Parmod Kalia was one of those wrongly imprisoned. Falsely accused of pocketing more than 20,000 pounds ($25,500 at the current rate), Kalia was given a six-month jail sentence in 2001. The southeast London postmaster had even been driven to borrow money from his mother to fill the supposed cash shortfall. But, convinced by the Horizon data, the Post Office pursued its prosecution against him. It wasn’t until 2021 that his conviction was overturned.
Seema Misra was another. The English postal worker was eight weeks pregnant when she was given a 15-month prison sentence for fraud in 2010 after she was blamed for a cash discrepancy of 74,000 pounds ($94,000 at current rate).
“I’d been warned there was a chance I could be jailed,” she recounted of her ordeal to a UK newspaper. “But I honestly just couldn’t see for a second how I could be punished like that for something I hadn’t done.

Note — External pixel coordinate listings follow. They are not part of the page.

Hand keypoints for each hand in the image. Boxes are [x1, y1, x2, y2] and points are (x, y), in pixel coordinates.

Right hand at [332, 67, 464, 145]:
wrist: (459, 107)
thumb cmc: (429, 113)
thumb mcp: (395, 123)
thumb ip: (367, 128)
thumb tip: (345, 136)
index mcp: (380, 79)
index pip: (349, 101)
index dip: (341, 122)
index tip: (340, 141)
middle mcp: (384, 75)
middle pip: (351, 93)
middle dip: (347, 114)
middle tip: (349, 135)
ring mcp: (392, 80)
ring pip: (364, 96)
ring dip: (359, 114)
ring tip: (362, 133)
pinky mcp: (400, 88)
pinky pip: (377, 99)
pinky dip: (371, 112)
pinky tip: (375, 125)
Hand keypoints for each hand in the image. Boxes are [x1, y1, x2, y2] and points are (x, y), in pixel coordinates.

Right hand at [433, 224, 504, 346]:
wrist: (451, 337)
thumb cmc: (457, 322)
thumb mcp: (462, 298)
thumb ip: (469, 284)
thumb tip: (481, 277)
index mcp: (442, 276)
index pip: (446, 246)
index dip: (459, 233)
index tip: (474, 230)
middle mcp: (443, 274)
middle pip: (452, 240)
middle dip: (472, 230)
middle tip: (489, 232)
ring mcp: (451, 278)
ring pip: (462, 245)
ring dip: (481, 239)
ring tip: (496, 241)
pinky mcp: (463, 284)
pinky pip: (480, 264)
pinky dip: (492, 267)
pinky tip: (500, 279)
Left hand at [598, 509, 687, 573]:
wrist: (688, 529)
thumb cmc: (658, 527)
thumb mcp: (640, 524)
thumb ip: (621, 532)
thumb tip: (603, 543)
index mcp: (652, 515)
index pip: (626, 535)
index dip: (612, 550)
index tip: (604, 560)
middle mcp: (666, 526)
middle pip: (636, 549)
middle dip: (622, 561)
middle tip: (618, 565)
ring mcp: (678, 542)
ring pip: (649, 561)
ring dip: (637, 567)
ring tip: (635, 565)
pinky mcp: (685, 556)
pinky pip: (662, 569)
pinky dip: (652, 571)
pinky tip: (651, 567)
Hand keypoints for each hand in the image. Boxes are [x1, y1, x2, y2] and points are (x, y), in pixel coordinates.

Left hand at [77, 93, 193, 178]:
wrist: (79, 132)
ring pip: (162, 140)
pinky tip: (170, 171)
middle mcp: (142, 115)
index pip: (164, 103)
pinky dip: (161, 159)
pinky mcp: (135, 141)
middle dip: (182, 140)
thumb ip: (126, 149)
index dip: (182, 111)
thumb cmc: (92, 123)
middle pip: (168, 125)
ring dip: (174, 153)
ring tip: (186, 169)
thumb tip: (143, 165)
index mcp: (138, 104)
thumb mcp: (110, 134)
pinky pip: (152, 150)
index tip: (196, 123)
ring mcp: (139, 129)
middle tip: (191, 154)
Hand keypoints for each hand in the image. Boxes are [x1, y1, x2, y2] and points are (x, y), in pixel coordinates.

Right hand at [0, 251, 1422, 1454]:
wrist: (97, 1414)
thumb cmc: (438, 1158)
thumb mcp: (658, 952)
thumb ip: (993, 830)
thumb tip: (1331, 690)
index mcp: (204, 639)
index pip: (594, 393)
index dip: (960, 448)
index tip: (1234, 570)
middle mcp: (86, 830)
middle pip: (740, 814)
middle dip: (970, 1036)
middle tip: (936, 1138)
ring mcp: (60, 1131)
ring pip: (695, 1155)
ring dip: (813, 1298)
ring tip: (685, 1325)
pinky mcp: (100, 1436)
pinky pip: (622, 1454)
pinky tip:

I had faith in the justice system, at that point. When the judge said I’d been sentenced to 15 months’ imprisonment, I passed out. If I hadn’t been pregnant, I would have taken my own life. I was at rock bottom.”
Like Kalia, her conviction wasn’t quashed until 2021.
What will happen next?
Amid continuing political accusations that Post Office compensation payments to affected workers have been slow in coming, the TV dramatisation of the scandal has sparked new public outrage over the fact that most of those falsely accused have yet to receive justice.
The UK government is now under huge public pressure to speed up the ongoing legal process of reviewing the convictions.
The government is considering a number of options, including introducing legislation to quash all convictions of postal workers caught up in the scandal.
The next stage of the public inquiry will be a disclosure hearing in London next week, with the full timeline for the inquiry expected to stretch into the middle of this year.
Prime Minister Rishi Sunak, who was interviewed on Sunday about the affair, called the convictions an “appalling miscarriage of justice”.
Asked by the BBC’s Laura Kuenssberg whether the Post Office, which is owned by the British government, should be relieved of its role in the appeals process, he added, “Obviously, there’s legal complexity in all of those things but [we are] looking at exactly those areas that you’ve described. It is right that we find every which way we can do to try to make this right for the people who were so wrongfully treated at the time.”